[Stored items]
=== Section Start ===
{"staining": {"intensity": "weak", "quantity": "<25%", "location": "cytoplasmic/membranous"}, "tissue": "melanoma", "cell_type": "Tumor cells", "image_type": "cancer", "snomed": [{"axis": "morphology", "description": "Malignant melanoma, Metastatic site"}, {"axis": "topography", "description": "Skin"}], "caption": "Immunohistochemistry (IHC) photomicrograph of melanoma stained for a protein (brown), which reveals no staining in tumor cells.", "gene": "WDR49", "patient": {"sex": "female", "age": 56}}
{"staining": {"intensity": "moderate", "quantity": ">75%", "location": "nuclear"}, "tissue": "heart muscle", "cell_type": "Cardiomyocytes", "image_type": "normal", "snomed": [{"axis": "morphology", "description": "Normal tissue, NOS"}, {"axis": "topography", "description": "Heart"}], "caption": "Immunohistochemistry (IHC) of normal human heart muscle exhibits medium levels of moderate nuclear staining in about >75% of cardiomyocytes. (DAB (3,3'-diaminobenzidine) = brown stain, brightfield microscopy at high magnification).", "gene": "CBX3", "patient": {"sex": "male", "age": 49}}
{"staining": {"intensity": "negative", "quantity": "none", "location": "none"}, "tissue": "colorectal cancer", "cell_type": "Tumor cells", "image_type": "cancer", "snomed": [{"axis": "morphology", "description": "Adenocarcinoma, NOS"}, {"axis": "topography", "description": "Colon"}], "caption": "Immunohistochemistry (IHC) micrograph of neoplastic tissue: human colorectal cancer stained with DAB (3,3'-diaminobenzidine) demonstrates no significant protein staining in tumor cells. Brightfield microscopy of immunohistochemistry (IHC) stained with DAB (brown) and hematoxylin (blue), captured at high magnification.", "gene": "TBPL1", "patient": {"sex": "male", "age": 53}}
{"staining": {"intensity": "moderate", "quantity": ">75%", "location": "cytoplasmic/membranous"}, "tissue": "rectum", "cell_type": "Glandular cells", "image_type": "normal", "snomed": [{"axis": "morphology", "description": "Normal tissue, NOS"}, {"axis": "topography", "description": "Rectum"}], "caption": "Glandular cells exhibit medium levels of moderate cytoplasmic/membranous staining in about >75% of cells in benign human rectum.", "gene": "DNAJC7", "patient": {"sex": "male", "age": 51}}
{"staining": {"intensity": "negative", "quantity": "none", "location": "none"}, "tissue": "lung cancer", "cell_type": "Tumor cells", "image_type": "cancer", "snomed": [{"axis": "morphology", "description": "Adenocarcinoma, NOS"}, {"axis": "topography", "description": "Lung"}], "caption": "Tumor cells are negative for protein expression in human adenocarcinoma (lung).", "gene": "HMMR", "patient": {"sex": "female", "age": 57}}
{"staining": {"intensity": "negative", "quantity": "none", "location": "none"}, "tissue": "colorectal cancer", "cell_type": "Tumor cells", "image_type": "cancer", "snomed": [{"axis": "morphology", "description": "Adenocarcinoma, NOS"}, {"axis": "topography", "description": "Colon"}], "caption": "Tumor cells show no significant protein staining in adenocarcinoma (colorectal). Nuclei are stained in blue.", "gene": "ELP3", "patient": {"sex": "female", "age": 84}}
=== Section End ===
Of the lines above, show those in which "medium" appears.

TASK OUTPUT —
{"staining": {"intensity": "moderate", "quantity": ">75%", "location": "nuclear"}, "tissue": "heart muscle", "cell_type": "Cardiomyocytes", "image_type": "normal", "snomed": [{"axis": "morphology", "description": "Normal tissue, NOS"}, {"axis": "topography", "description": "Heart"}], "caption": "Immunohistochemistry (IHC) of normal human heart muscle exhibits medium levels of moderate nuclear staining in about >75% of cardiomyocytes. (DAB (3,3'-diaminobenzidine) = brown stain, brightfield microscopy at high magnification).", "gene": "CBX3", "patient": {"sex": "male", "age": 49}}
{"staining": {"intensity": "moderate", "quantity": ">75%", "location": "cytoplasmic/membranous"}, "tissue": "rectum", "cell_type": "Glandular cells", "image_type": "normal", "snomed": [{"axis": "morphology", "description": "Normal tissue, NOS"}, {"axis": "topography", "description": "Rectum"}], "caption": "Glandular cells exhibit medium levels of moderate cytoplasmic/membranous staining in about >75% of cells in benign human rectum.", "gene": "DNAJC7", "patient": {"sex": "male", "age": 51}}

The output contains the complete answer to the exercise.